=== QUOTED PASSAGE ===
Client Side Caching

CloundFront cache configuration for serverless deployment

Kelly Ripple
4 min readMay 17, 2019

Recently, we had a problem on the frontend where when we deployed new content to our S3 bucket, the changes would not be reflected in the browser. Our issue, as you will soon see, was a caching issue.

Caching is important because it makes your website faster. It decreases load time which in turn creates a better user experience. Referencing the image above, if a user navigates to a page they’ve previously viewed, the browser will immediately return a saved copy instead of retrieving the information from the internet.

Our app is an Angular application served via S3 and CloudFront, so there are actually two places to cache things: in the browser and in CloudFront.

Our problem was that, by default, CloudFront caches resources for one day. We weren’t seeing newly deployed webpages, we were seeing older cached versions.

Our first plan of attack was to manually invalidate the CloudFront cache for each new deployment. This solved the issue, but has the downside of being a manual process. As an alternative, we can use the Cache-Control HTTP header & content hashes

Content Hashes

One of the best (and easiest) ways of forcing the browser to retrieve new content exactly when it’s available is by busting the cache with content headers.

The premise is this: the way cache behavior works, resources are stored by path. If the path or filename changes, the browser treats it as a brand new file — which is exactly what we want it to do. We force this behavior by appending a content hash (usually an md5sum) to the filename and updating all references to that file with the new name. Any unique identifier will work, but an md5sum is a good choice because even small changes to a file will cause the MD5 hash to change. Unchanged files will have the same hash, letting the cache do what it does best — reduce load time.

There are plenty of build tools that will do the work of appending to filenames and updating references for you. Angular specifically comes prepackaged with this functionality, all you need to do is set "outputHashing" to "all"in the angular.json configuration file.

This strategy works for basically everything except the index.html file, but I’ll get to that a bit later.
===
WORK INSTRUCTION 1: Summarize the caching article in two sentences.
WORK INSTRUCTION 2: From the caching article, reproduce the text starting at "Our app is an" and ending at "with content headers.".
WORK INSTRUCTION 3: According to the caching article, how long does CloudFront cache resources by default?
The records are drawn from a separate source that has no connection to the caching article.
=== DATA PROVIDED ===
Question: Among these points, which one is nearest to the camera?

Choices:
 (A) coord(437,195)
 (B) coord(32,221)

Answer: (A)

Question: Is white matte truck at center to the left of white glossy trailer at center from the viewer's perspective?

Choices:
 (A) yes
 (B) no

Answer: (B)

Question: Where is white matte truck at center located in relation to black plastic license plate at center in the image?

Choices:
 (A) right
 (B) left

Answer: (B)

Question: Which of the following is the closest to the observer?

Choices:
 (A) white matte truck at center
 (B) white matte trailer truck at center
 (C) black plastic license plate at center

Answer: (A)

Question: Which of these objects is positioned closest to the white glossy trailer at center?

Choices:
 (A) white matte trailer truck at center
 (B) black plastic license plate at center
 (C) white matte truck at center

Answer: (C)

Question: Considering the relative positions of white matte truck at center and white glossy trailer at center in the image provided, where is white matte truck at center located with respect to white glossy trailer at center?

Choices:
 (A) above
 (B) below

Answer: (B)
===
=== DATA PROVIDED ===
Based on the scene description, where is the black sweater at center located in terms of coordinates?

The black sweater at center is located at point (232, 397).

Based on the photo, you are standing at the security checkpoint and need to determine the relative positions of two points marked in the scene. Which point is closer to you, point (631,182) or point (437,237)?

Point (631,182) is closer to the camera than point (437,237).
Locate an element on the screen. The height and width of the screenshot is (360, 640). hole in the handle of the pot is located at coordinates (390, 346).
===
RESPONSE AREA 1: Newly deployed content in an S3 bucket did not show up in the browser because CloudFront caches resources for one day by default, and manually invalidating the CloudFront cache for each deployment solved this but remained a manual process. As an alternative, appending a content hash such as an md5sum to filenames makes the browser treat changed files as new ones, and Angular provides this when "outputHashing" is set to "all" in the angular.json configuration file.

RESPONSE AREA 2:
Our app is an Angular application served via S3 and CloudFront, so there are actually two places to cache things: in the browser and in CloudFront.

Our problem was that, by default, CloudFront caches resources for one day. We weren’t seeing newly deployed webpages, we were seeing older cached versions.

Our first plan of attack was to manually invalidate the CloudFront cache for each new deployment. This solved the issue, but has the downside of being a manual process. As an alternative, we can use the Cache-Control HTTP header & content hashes

Content Hashes

One of the best (and easiest) ways of forcing the browser to retrieve new content exactly when it’s available is by busting the cache with content headers.

RESPONSE AREA 3: One day.